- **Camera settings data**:
%%

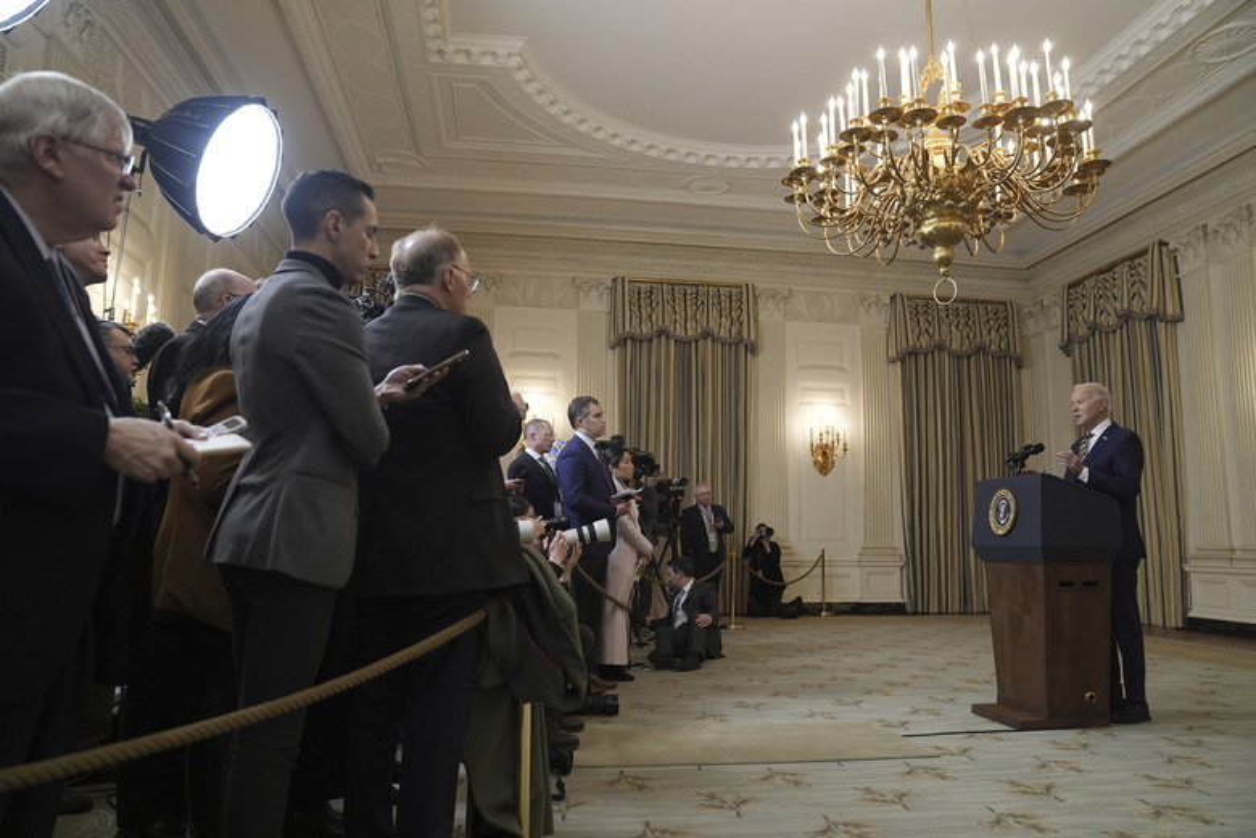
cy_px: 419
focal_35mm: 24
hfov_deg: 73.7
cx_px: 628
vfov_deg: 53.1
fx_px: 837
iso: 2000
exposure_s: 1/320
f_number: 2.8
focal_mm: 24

%%
%%

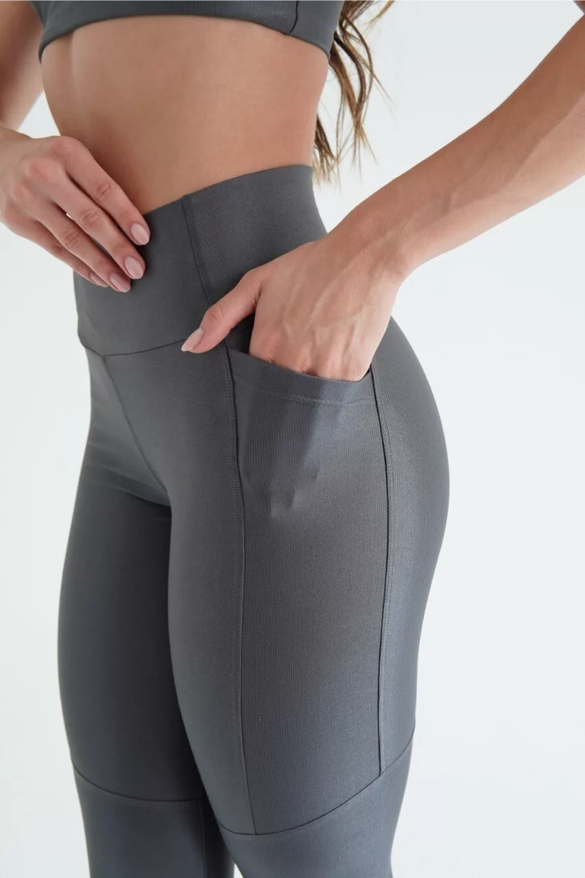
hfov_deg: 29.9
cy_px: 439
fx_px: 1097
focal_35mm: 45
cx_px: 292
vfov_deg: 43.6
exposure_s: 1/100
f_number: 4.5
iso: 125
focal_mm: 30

%%

- **EXERCISE DESCRIPTION**:
Reproduce, exactly as they stand in the data above, the lines from the one that holds "hfov_deg: 73.7" to the one that holds "focal_mm: 24", inclusive.

- **RESPONSE BOX**:
hfov_deg: 73.7
cx_px: 628
vfov_deg: 53.1
fx_px: 837
iso: 2000
exposure_s: 1/320
f_number: 2.8
focal_mm: 24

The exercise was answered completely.